In ihrer bald 124-jährigen Vereinsgeschichte waren die Lila-Weißen immer für Überraschungen gut. Doch am 26. Juli 1988 verblüffte Hartwig Piepenbrock selbst Kenner des Vereins. Nach einer 1:4-Niederlage bei der SpVgg Bayreuth setzte der ambitionierte Präsident Cheftrainer Anton Rudinski den Stuhl vor die Tür – in der Saison 1988/89 war gerade ein Spieltag absolviert.

Es war (und blieb natürlich auch) die schnellste Trainerentlassung der Zweitligageschichte. Doch die Trennung von Rudinski hatte eine längere Vorgeschichte. Im September 1987 war der ehemalige jugoslawische Nationalspieler, der mit Roter Stern Belgrad vier Meisterschaften gefeiert hatte, an die Bremer Brücke gekommen, um hier den sprichwörtlichen Start nach Maß hinzulegen. Nach zehn Spielen ohne Niederlage (neun davon unter der Regie Rudinskis) standen die Lila-Weißen auf dem vierten Tabellenplatz und ließen ihren Präsidenten einmal mehr vom Aufstieg in die Bundesliga träumen. Außerdem stießen die Osnabrücker beim seinerzeit überaus populären Hallen-Masters sensationell bis ins Halbfinale vor.

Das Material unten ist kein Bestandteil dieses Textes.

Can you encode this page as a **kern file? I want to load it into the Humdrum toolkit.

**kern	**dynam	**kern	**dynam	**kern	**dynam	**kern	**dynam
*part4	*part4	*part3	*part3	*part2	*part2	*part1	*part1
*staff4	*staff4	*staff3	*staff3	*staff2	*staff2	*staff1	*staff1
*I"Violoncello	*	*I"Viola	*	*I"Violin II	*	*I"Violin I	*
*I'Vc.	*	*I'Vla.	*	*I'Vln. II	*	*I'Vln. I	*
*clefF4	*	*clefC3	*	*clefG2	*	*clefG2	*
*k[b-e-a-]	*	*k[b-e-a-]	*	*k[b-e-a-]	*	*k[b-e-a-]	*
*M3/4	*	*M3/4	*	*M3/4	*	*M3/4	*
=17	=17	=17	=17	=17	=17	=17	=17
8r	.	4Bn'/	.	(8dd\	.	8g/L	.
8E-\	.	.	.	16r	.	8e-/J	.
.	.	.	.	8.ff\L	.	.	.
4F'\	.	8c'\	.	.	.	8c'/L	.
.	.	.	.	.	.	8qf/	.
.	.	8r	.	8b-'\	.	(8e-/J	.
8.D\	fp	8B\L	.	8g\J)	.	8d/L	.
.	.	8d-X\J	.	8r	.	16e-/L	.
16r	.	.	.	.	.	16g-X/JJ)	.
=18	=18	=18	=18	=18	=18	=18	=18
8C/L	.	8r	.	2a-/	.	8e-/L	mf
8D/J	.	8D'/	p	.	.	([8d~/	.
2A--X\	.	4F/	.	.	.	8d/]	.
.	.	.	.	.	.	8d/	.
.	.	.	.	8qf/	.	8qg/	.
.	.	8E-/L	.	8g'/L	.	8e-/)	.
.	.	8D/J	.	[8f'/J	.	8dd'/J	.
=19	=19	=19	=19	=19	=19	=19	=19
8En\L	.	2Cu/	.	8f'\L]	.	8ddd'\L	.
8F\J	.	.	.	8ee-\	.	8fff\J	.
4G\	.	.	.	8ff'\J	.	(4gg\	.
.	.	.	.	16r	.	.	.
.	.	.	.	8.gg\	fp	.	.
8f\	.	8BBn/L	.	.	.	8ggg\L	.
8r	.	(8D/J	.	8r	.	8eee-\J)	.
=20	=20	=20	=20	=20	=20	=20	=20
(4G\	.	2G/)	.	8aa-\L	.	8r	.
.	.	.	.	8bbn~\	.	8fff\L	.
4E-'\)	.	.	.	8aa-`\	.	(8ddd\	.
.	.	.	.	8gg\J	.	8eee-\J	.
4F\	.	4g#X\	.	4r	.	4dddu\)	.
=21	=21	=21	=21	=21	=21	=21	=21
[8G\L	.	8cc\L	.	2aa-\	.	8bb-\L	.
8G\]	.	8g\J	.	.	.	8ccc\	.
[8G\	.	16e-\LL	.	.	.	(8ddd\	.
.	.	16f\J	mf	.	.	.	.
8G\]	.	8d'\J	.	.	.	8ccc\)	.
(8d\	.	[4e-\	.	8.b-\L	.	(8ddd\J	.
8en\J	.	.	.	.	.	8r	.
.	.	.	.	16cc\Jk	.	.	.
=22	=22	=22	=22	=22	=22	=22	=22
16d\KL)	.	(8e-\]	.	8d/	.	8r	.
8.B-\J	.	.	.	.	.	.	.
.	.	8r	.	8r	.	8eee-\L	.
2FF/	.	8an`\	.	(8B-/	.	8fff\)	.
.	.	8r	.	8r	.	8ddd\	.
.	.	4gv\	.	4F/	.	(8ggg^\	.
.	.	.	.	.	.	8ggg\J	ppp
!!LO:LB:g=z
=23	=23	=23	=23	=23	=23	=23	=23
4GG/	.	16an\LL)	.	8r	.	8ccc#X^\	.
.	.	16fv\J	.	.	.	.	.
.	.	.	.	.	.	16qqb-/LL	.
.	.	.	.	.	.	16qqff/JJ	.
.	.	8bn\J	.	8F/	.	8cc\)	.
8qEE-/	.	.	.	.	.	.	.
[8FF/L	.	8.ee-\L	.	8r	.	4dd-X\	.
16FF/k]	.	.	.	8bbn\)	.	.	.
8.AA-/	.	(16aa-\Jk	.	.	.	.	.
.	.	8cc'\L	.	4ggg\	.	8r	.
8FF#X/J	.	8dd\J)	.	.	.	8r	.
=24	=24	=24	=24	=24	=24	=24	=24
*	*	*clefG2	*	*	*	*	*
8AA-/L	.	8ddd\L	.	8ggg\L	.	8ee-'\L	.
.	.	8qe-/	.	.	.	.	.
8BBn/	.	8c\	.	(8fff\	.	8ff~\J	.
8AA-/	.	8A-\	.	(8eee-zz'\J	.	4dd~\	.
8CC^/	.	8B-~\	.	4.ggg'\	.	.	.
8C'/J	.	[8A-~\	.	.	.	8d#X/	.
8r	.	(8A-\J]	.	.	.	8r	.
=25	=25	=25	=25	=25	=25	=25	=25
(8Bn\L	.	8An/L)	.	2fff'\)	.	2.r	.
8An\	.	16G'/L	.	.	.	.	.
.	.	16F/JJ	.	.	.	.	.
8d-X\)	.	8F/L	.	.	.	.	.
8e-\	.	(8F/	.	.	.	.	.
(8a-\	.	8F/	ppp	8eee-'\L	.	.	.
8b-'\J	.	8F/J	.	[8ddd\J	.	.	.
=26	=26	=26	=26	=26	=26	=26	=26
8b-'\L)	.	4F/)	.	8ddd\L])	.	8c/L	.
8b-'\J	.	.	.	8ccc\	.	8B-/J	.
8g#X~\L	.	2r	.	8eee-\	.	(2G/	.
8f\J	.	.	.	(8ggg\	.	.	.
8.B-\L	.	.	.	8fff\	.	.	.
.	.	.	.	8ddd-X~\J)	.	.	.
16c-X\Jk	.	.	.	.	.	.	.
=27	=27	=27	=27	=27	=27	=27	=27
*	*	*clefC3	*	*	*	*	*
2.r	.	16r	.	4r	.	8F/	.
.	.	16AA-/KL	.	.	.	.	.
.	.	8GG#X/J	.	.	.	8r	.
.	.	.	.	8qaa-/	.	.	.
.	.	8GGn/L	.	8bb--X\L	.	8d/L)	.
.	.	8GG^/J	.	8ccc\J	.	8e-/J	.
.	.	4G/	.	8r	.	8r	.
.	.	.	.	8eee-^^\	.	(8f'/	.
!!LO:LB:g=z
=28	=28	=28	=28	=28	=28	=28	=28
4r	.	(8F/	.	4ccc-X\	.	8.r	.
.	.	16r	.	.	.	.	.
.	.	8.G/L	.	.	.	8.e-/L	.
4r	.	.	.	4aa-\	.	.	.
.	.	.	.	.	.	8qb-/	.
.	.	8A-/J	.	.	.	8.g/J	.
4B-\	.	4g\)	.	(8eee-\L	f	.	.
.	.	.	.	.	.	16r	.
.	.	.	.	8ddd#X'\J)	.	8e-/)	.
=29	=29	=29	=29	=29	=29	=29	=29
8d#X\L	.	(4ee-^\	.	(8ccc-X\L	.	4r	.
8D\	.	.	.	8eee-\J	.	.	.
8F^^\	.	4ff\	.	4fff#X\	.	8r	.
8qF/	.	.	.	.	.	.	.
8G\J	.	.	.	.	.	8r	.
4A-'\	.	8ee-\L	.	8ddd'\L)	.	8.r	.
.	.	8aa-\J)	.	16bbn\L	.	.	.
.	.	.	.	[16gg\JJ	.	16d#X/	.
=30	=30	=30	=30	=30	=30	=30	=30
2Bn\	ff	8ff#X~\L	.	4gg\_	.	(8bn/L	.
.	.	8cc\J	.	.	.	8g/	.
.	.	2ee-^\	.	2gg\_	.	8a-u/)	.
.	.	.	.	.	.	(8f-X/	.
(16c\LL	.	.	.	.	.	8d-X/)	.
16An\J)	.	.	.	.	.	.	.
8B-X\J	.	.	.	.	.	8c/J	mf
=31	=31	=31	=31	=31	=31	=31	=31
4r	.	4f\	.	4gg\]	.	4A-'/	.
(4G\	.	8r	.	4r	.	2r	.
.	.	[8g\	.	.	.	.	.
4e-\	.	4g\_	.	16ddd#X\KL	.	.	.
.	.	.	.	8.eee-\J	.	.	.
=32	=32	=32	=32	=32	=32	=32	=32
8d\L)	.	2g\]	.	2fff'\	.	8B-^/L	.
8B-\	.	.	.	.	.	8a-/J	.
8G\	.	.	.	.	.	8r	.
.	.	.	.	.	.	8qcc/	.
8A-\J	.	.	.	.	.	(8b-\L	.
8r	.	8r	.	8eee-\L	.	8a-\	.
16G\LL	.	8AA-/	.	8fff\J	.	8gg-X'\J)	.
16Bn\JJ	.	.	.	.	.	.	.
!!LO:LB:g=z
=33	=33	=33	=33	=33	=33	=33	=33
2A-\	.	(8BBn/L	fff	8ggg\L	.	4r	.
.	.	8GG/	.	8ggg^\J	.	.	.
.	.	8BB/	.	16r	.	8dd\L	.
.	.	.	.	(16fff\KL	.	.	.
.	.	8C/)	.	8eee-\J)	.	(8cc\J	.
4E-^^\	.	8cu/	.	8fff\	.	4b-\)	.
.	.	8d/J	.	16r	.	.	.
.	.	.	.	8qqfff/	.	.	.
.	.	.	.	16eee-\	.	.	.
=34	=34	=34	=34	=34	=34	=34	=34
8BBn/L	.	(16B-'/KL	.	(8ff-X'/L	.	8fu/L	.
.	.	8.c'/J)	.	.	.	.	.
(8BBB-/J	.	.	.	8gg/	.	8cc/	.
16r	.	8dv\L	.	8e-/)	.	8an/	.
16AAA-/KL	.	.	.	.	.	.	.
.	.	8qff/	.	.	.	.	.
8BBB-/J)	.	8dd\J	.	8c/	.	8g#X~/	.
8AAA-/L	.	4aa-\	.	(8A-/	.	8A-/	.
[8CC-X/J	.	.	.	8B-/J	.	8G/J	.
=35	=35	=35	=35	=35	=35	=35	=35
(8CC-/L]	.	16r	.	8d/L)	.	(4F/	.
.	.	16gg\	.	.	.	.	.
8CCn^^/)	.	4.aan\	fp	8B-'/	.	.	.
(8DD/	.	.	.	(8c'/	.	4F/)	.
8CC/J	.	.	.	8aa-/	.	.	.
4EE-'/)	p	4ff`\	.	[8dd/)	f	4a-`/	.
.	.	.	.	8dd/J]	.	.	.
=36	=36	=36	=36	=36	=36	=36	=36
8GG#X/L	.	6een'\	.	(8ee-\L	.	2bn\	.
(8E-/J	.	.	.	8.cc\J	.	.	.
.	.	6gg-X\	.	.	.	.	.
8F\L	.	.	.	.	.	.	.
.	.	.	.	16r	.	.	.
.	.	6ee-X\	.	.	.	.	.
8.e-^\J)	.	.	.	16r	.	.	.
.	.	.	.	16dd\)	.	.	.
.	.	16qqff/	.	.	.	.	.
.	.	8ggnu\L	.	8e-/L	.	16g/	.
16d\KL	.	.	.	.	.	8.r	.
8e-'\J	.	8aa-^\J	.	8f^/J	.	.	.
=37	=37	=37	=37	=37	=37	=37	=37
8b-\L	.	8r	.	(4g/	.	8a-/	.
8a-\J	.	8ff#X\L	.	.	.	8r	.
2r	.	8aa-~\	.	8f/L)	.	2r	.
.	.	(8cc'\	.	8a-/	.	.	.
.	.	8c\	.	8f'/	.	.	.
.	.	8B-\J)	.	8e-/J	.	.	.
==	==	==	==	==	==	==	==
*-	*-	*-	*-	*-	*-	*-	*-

Doch nach der Winterpause lief nur noch wenig zusammen. Ganze vier Siege holte der VfL aus den verbleibenden 17 Spielen – schließlich mussten sich die Lila-Weißen mit Tabellenplatz 9 begnügen. Hinter den Kulissen kam es derweil zu erheblichen Unstimmigkeiten zwischen dem Cheftrainer und Leistungsträgern wie Paul Linz, der den Verein am Saisonende verließ. Piepenbrock begründete seine siebte Trainer-Entlassung denn auch nicht allein mit der deftigen 1:4-Niederlage in Bayreuth, sondern mit dem Verlauf der letzten sieben Monate, in denen man im Grunde nie zur Form der Vorrunde gefunden habe. Rätselhaft blieb freilich, warum der Vertrag mit dem Fußballlehrer noch Ende März bis 1989 verlängert worden war.

Seitenwechsel

Rudinski wurde am Dienstagmorgen telefonisch über seine Freistellung informiert, das anschließende Training leitete bereits sein Nachfolger Hans-Werner Moors. Ihn traf es im Rückspiel allerdings noch schlimmer, denn die Oberfranken gewannen an der Bremer Brücke sogar mit 5:1. Nur acht Monate später war Moors von Rolf Schafstall abgelöst worden – und der VfL musste sich erneut mit der SpVgg Bayreuth auseinandersetzen. Deren Trainer hieß mittlerweile Anton Rudinski, doch am Ausgang des Duells änderten die Wechsel an der Seitenlinie überhaupt nichts. Wieder gewann die Spielvereinigung, diesmal allerdings „nur“ mit 3:1.

Anton Rudinski, der vor seinem Engagement in Osnabrück bereits Waldhof Mannheim, die Freiburger Stadtrivalen SC und FC oder den FC Lugano trainiert hatte, war noch viele Jahre als Übungsleiter aktiv. 2010 übernahm er als 73-Jähriger für einige Monate den Bezirksligisten Fatihspor Spachingen, außerdem war er regelmäßig Gast beim FC 08 Villingen, wo seine Trainerkarriere 1972 begonnen hatte. In Villingen-Schwenningen starb der Fußballehrer am 7. Oktober 2017.